En estos días de debates y programas electorales una tragedia ha hecho que volvamos los ojos a París con una profunda sensación de tristeza e impotencia: un incendio, pavoroso, espectacular, destruía la aguja y la techumbre de uno de sus monumentos más emblemáticos: la catedral de Notre Dame. Imágenes más propias de una película de ciencia ficción nos ofrecían el desastre de llamas y humo que reducía a cenizas parte de una joya artística de un valor incalculable.

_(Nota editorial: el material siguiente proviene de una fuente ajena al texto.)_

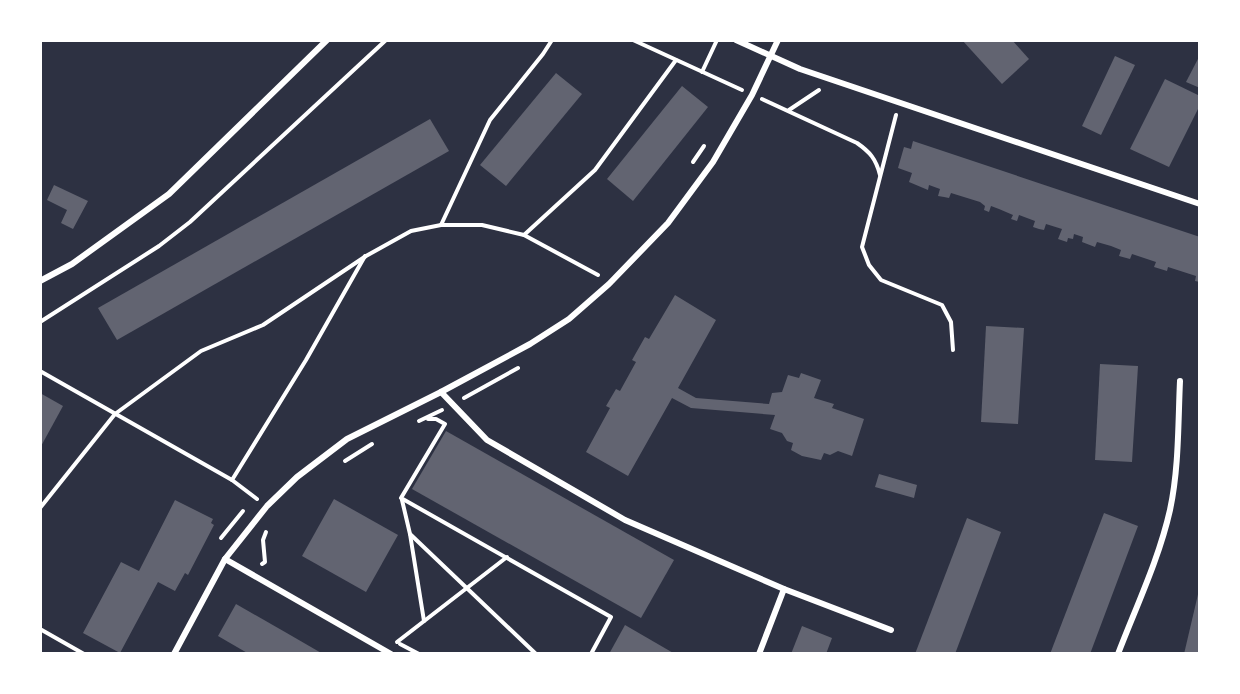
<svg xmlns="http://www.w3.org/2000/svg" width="1240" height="694" font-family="'Fira Sans',sans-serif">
<rect width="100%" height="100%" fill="#2d3142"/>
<g fill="#626471">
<path d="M962,40H1012L1029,59L1002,84Z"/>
<path d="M1200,55V88L1186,82Z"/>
<path d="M1115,56L1135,65L1101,135L1082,126Z"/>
<path d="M556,73L582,94L506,186L480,165Z"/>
<path d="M1165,79L1200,96V105L1169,167L1130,149Z"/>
<path d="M682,86L708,107L633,201L607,179Z"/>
<path d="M430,119L449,151L117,340L98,308Z"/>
<path d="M913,141L1200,237V282L1195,281L1196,276L1168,267L1167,271L1154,267L1156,262L1132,254L1130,259L1119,256L1121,250L1111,246L1097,242L1095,247L1082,242L1083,237L1074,234L1073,239L1068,238L1067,242L1058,239L1062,229L1046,224L1044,230L1039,229L1033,227L1035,221L1019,215L1017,221L1011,219L1013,215L999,209L991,206L989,212L984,210L985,206L980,202L951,193L949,198L944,197L938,196L940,189L929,185L928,190L909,182L912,173L898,168L904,147L911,149Z"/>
<path d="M54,185L88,201L73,229L61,223L67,210L47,200Z"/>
<path d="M675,295L716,320L678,388L696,398L769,404L772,393L782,392L788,375L799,378L801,373L821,380L814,398L834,404L832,408L864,419L852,456L838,451L830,455L824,453L821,460L802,456L791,450L793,443L787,441L782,433L770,429L775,415L691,408L672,398L628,476L586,452L610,408L606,406L616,389L620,391L636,362L632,360L645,337L649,339Z"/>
<path d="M986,326L1024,328L1018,424L981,422Z"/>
<path d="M1100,364L1138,366L1132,462L1095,460Z"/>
<path d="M40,393L63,406L40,448Z"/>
<path d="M446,431L674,560L641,618L412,489Z"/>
<path d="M879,474L917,485L914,498L875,487Z"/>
<path d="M334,499L398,535L366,592L302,556Z"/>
<path d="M175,500L213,519L211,523L214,525L188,575L185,573L175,591L158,582L120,653L83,633L121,562L139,571Z"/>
<path d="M1104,513L1138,526L1090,654H1050Z"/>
<path d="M967,518L1001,532L955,654H915Z"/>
<path d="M1199,590L1200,654H1184Z"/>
<path d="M236,604L285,632L323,654H249L218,636Z"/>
<path d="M625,625L675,654H609Z"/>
<path d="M802,626L832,638L826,654H791Z"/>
</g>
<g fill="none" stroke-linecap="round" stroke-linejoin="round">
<g stroke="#fff" stroke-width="4">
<path d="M633,40L742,90"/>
<path d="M702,72L717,40"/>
<path d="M762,99L857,143C870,152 876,159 880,175"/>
<path d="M789,110L819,90"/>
<path d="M896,115L862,247L869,265L881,280L942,305L951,322L953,350"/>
<path d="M693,162L704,146"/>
<path d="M441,225L490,120L543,54L552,40"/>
<path d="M524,235L595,170L676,60"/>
<path d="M40,322L159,246L190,222L386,40"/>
<path d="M40,371L232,480L257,499"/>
<path d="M464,398L518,368"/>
<path d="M428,419H436L445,424L401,498L611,617L591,654"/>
<path d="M419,421L442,410"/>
<path d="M345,461L372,444"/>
<path d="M232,480L306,360L365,256"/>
<path d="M402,500L410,534L536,654"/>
<path d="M40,508L115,414L201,351L263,325L366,256L411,231L441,225H482L524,235L598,275"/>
<path d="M410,534L424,621"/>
<path d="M221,538L243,511"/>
<path d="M262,564L265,562L263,540L266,532"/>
<path d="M40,629L84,654"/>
<path d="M397,642L507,557"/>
<path d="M400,644L419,654"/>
</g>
<g stroke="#fff" stroke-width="6">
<path d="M736,40L800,69L1200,204"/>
<path d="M40,281L72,264L169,194L327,40"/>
<path d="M441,392L487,440L625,520L784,589L891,630"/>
<path d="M225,559L391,654"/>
<path d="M174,654L225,559L267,506L297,477L347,439L441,392L530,344L569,319L609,284L668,223L713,162L752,95L778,40"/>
<path d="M759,654L784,589"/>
<path d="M1118,654C1136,607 1159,559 1170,510C1179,468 1178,424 1180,381"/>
</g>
</g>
<rect width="1240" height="694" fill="none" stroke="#ffffff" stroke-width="84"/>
</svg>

Notre Dame ha sido testigo, a lo largo de su longeva existencia, de algunos de los acontecimientos fundamentales de la Historia de Francia y, por extensión, de Europa. Pero, además, es la protagonista de una de las obras más singulares y poderosas de la literatura gala: “Nuestra Señora de París”, escrita en 1831, a la edad de 29 años, por el gran Víctor Hugo (Besançon 1802 – París 1885).

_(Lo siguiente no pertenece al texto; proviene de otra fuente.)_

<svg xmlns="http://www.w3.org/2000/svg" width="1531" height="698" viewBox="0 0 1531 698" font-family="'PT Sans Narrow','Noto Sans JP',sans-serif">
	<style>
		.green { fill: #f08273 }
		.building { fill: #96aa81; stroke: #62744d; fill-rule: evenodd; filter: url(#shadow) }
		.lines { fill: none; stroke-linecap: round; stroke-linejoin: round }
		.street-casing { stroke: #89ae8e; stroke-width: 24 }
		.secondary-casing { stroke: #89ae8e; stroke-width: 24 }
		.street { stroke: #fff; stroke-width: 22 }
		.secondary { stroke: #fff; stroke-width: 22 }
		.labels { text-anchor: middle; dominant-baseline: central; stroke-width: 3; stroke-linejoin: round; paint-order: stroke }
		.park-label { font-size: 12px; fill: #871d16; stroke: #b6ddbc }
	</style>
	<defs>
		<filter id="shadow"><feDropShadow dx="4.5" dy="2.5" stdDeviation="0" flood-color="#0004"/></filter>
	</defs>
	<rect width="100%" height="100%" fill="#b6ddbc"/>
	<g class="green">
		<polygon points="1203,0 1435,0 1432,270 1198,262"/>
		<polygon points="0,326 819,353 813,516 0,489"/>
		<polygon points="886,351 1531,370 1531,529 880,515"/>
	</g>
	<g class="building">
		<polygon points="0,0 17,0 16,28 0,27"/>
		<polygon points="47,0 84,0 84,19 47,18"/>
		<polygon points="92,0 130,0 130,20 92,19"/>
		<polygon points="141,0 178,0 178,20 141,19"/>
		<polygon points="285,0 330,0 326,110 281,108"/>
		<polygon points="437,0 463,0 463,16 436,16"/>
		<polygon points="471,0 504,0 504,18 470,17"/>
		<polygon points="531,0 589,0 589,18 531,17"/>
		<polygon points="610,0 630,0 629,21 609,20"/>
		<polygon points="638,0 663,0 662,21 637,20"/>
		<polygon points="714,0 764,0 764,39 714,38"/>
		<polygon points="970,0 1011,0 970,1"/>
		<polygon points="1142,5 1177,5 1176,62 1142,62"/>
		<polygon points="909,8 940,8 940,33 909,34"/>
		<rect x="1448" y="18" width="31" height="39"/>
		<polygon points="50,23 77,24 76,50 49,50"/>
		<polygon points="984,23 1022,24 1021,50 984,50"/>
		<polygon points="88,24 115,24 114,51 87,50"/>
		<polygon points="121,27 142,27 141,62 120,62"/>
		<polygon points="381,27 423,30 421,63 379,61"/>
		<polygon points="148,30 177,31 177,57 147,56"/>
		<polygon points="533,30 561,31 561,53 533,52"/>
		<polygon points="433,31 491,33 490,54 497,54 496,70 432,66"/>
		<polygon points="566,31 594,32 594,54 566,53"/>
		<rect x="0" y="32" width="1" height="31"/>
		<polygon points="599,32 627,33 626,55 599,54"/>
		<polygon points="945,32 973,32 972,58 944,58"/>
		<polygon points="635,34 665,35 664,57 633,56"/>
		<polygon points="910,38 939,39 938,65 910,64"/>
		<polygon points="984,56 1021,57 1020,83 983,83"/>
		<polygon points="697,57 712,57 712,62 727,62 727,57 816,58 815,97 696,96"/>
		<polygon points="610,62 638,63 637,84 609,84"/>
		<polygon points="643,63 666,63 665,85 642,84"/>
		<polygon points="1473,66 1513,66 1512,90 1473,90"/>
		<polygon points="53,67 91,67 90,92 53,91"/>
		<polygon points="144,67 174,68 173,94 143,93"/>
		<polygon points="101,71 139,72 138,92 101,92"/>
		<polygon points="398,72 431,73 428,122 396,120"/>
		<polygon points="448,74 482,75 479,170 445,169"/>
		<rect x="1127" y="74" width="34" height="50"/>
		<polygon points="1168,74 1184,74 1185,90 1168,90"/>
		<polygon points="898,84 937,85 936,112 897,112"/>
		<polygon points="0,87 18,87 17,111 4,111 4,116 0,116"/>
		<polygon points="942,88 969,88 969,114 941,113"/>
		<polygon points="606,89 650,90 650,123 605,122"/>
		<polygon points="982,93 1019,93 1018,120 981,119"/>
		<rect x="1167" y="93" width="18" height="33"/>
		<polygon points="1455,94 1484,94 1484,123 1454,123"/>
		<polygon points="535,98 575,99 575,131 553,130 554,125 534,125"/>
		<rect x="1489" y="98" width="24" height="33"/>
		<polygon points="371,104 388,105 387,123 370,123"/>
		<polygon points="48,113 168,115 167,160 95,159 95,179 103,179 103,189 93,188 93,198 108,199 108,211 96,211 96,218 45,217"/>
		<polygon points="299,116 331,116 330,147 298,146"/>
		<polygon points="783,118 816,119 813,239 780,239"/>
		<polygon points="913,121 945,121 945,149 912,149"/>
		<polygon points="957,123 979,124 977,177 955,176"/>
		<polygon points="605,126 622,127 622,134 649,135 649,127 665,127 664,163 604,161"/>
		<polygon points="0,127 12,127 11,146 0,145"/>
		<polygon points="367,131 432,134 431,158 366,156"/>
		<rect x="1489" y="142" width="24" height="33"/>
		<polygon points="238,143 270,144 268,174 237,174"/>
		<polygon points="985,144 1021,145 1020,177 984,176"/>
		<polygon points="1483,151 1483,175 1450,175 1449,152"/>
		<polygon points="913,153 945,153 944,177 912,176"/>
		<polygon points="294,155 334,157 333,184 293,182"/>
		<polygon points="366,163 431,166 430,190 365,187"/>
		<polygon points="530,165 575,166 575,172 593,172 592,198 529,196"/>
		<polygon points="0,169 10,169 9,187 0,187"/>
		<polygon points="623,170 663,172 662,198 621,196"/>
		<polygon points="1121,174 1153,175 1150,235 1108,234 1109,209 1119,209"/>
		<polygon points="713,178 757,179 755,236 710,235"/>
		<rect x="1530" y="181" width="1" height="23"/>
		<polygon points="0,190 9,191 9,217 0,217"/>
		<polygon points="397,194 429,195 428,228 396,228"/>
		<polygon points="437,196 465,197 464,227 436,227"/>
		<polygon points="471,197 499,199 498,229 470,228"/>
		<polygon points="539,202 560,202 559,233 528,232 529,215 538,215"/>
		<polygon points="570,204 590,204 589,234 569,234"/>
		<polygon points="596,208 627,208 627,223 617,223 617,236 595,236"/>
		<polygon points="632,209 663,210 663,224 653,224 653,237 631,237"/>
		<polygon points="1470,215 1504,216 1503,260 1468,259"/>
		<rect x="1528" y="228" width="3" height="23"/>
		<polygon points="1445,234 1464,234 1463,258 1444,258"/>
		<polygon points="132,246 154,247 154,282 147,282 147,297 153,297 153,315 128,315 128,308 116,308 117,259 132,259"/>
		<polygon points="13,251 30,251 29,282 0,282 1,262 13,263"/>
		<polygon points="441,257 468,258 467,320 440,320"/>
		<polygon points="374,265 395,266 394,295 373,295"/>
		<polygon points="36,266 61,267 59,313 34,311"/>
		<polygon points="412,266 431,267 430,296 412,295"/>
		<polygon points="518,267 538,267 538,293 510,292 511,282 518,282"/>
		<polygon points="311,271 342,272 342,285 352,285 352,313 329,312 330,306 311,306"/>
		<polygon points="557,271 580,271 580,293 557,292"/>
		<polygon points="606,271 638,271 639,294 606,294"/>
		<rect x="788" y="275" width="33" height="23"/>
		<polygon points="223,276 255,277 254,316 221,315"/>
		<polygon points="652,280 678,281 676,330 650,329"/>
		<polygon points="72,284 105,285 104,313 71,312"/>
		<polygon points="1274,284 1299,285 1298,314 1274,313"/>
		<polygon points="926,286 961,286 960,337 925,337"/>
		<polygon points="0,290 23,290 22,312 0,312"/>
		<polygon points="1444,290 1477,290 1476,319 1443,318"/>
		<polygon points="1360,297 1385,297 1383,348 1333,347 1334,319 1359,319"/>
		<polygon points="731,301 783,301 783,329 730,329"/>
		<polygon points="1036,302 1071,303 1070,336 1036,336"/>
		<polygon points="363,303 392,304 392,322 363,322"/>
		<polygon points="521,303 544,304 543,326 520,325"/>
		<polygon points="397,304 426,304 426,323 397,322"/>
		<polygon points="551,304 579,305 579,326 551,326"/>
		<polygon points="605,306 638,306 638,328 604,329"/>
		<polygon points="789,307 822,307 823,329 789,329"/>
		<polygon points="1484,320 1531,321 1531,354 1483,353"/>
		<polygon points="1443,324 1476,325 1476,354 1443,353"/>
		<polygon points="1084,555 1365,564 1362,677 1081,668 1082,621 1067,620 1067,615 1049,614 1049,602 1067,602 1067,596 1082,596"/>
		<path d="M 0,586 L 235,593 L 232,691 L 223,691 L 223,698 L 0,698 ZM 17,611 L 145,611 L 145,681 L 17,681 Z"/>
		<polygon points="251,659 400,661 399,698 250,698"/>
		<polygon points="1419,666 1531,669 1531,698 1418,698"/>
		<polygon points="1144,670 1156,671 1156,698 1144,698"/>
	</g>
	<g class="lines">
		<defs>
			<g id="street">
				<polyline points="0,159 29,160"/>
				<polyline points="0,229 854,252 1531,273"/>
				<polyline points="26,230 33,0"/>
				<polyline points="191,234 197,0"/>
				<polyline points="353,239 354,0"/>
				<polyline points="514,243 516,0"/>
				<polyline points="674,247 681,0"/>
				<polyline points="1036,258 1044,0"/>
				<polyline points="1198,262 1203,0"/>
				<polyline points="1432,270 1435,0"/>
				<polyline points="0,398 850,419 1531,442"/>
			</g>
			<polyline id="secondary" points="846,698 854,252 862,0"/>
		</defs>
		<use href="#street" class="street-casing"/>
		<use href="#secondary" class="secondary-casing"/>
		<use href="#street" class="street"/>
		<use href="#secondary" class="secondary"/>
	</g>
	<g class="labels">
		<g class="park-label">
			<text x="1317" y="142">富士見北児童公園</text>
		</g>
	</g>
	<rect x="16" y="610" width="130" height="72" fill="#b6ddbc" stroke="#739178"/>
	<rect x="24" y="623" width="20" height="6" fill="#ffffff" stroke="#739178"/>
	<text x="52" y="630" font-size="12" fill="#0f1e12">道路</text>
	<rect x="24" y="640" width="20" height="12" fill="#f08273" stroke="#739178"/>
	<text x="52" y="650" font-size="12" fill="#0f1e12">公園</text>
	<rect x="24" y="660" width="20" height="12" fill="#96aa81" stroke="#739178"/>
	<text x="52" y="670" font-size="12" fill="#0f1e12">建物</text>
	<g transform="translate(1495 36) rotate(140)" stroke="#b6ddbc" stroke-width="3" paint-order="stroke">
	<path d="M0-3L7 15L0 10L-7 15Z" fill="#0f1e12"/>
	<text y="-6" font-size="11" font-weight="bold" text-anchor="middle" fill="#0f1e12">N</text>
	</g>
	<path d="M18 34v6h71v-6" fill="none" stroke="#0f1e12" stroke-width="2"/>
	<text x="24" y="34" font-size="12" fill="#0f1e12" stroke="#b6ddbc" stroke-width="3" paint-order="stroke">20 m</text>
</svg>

Por aquel entonces el autor de “Los miserables” había probado suerte en el teatro (“Cromwell”, “Hernani”), en la poesía (“Odas y baladas”) y en la novela (“Han de Islandia”, “Último día de un condenado a muerte”), aunque aún no había alcanzado la fama que sí conocería después. Abanderado de la nueva estética que recorría Europa en esos días, el Romanticismo, se embarcó en la escritura de una novela que defendiese y alabase no solo la seo parisina, denostada incomprensiblemente por sus conciudadanos hasta el punto de quererla demoler, sino también el estilo artístico al que pertenece: el gótico. Víctor Hugo lo hizo mediante una historia coral, donde las desventuras de los personajes que pueblan ese París imaginario de 1482 (Esmeralda la gitana, el archidiácono Claude Frollo, el capitán Febo de Chateaupers y, por supuesto, el jorobado Quasimodo, entre otros) se entremezclan y desarrollan ante los ojos de la auténtica protagonista del relato, que no es sino la propia catedral. A este respecto Hugo le dedica uno de los capítulos más deslumbrantes de la novela, aquel en el que la va describiendo minuciosamente, página a página, como un arquitecto que fuese levantando sus muros, sus arcadas, sus chapiteles y sus gárgolas con admiración y destreza.
Casi doscientos años después de su publicación, “Nuestra Señora de París” sigue vigente en el imaginario colectivo como una obra inmortal de la literatura, gracias a espectáculos de todo tipo (cine, teatro…) relacionados con ella.
Tan inmortal como es y será, a pesar de tan dramático incendio, la catedral de Notre Dame.